[Stored data entries]
☆ ☆ ☆ ☆ ☆ ☆ ☆

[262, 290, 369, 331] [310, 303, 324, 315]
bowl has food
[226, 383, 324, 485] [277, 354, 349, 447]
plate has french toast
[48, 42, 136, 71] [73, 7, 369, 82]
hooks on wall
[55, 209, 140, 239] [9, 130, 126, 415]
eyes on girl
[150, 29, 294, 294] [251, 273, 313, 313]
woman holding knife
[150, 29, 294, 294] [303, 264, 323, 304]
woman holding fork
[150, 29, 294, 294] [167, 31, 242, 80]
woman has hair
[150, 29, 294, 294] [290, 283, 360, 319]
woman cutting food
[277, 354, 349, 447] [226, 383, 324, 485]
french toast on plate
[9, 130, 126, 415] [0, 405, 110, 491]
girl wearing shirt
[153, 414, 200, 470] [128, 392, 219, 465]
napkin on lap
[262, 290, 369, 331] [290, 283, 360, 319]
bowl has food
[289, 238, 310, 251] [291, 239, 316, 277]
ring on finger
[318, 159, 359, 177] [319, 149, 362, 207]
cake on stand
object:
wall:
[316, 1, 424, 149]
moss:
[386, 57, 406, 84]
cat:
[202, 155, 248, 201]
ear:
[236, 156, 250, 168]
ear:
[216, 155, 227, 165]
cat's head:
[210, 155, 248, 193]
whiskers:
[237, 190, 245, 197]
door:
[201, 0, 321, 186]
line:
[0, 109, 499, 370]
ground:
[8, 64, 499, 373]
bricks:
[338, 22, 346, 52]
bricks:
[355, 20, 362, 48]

☆ ☆ ☆ ☆ ☆ ☆ ☆

-- Written request --
Copy out every one of the records above, keeping each line identical to the original.

-- Answer --
[262, 290, 369, 331] [310, 303, 324, 315]
bowl has food
[226, 383, 324, 485] [277, 354, 349, 447]
plate has french toast
[48, 42, 136, 71] [73, 7, 369, 82]
hooks on wall
[55, 209, 140, 239] [9, 130, 126, 415]
eyes on girl
[150, 29, 294, 294] [251, 273, 313, 313]
woman holding knife
[150, 29, 294, 294] [303, 264, 323, 304]
woman holding fork
[150, 29, 294, 294] [167, 31, 242, 80]
woman has hair
[150, 29, 294, 294] [290, 283, 360, 319]
woman cutting food
[277, 354, 349, 447] [226, 383, 324, 485]
french toast on plate
[9, 130, 126, 415] [0, 405, 110, 491]
girl wearing shirt
[153, 414, 200, 470] [128, 392, 219, 465]
napkin on lap
[262, 290, 369, 331] [290, 283, 360, 319]
bowl has food
[289, 238, 310, 251] [291, 239, 316, 277]
ring on finger
[318, 159, 359, 177] [319, 149, 362, 207]
cake on stand
object:
wall:
[316, 1, 424, 149]
moss:
[386, 57, 406, 84]
cat:
[202, 155, 248, 201]
ear:
[236, 156, 250, 168]
ear:
[216, 155, 227, 165]
cat's head:
[210, 155, 248, 193]
whiskers:
[237, 190, 245, 197]
door:
[201, 0, 321, 186]
line:
[0, 109, 499, 370]
ground:
[8, 64, 499, 373]
bricks:
[338, 22, 346, 52]
bricks:
[355, 20, 362, 48]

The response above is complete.